Proxmox High Availability (HA) cluster - is it working at all for anyone?

newacecorp

Active Member
Oct 14, 2012
38
0
26
I've been playing with HA on a 3-node Proxmox 3.3 (now 3.4) cluster for about a month now.

My conclusion is that the RedHat related components relating to Fencing and Resource Management are mostly broken and if they can be made to work, work inconsistently.

Here's my scenario:

I'm using a 3-node cluster with one of the nodes acting as an NFS server. All 3 nodes are Dell R610 with 48GB ECC RAM, RAID 10 SSD/PERC H700 and redundant power supplies with IDRAC6 Enterprise with IPMI over LAN enabled and on a dedicated Ethernet port. I'm using IPMILAN for fencing. Since I'm supplying power to each server from two different UPS', it's as good as any other fencing solution.

Issues:

(1) Fencing - can't make fence_node to work out of the box, it always comes back with "agent error". Traced the issue to the check_input function in the /usr/share/fence/fencing.py file. Removed the last section where checking for device_opts is being performed. Now unfencing (fence_node -U <node>) and fencing (fence_node <node>) work as expected. fence_node -S <node> also gives back proper status from any of the nodes.

(2) CMAN / RGMANAGER don't start consistently when a node is powered up - no solution other than manually going in and starting these.

(3) When everything appears working and "fence_tool ls", "pvecm status", and "/etc/pve/.members" report the correct information on all nodes and the cluster is quorate, purposely disabling a node that has a HA VM on it does absolutely nothing. If I go to the node with the HA VM running and disable the network interface (e.g. ifconfig vmbr1 down) the other nodes report that the node is down after a short period, but it is not getting fenced (shutdown) at all and the HA VM does not migrate. If I manually issue a "fence_node <node>" command from one of the other running nodes, the node with the HA VM shuts down, but nothing happens to the HA VM. It stays attached to the node that has been fenced.

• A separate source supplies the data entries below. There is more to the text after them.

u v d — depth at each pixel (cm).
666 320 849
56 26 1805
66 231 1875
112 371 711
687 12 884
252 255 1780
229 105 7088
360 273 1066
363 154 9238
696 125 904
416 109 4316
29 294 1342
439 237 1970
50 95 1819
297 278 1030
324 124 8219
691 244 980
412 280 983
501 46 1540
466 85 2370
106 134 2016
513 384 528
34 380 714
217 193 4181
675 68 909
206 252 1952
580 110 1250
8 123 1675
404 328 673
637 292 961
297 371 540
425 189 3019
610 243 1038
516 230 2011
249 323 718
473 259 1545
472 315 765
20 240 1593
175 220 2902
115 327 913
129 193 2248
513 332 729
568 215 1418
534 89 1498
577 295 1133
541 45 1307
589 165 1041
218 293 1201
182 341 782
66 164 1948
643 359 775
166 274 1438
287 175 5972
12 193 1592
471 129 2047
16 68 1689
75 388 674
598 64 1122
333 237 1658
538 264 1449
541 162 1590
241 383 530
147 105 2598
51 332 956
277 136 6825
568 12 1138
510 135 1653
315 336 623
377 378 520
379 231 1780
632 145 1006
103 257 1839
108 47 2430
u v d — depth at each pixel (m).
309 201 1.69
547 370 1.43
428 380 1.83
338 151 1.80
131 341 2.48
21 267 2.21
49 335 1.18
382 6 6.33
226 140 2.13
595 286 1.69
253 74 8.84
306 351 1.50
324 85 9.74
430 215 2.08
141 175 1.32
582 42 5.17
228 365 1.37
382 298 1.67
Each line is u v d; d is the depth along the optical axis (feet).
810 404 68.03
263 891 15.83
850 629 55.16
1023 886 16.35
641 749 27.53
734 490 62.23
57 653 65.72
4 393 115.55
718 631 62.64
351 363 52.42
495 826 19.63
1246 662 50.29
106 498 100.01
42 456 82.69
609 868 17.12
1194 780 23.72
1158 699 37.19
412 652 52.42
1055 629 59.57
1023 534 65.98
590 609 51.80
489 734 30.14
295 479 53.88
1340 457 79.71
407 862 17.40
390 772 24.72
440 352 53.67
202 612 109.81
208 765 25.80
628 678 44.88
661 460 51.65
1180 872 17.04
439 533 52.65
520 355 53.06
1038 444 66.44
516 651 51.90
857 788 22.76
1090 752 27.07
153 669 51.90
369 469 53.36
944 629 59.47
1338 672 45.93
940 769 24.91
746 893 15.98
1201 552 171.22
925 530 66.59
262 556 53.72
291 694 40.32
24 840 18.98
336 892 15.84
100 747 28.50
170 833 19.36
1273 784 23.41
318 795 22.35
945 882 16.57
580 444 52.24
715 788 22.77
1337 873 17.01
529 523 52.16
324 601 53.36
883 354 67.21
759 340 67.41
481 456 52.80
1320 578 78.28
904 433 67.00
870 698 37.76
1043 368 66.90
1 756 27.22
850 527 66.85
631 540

On top of this, the remaining running nodes start behaving erratically. Issuing a "pvecm status" takes 10-20 seconds and trying to do a console on a running VM doesn't work. The web interface also becomes unresponsive (which I'm accessing through one of the running nodes and on the public interface (vmbr0)).

What I expect:

(1) If I isolate a node that's part of the cluster, I expect it to be fenced (turned off) within 5-10 seconds and the HA VMs that were running on it are promptly migrated.

(2) Unfencing a node should start it up and automatically rejoin the cluster without having to manually force a "service cman start" and "service rgmanager start"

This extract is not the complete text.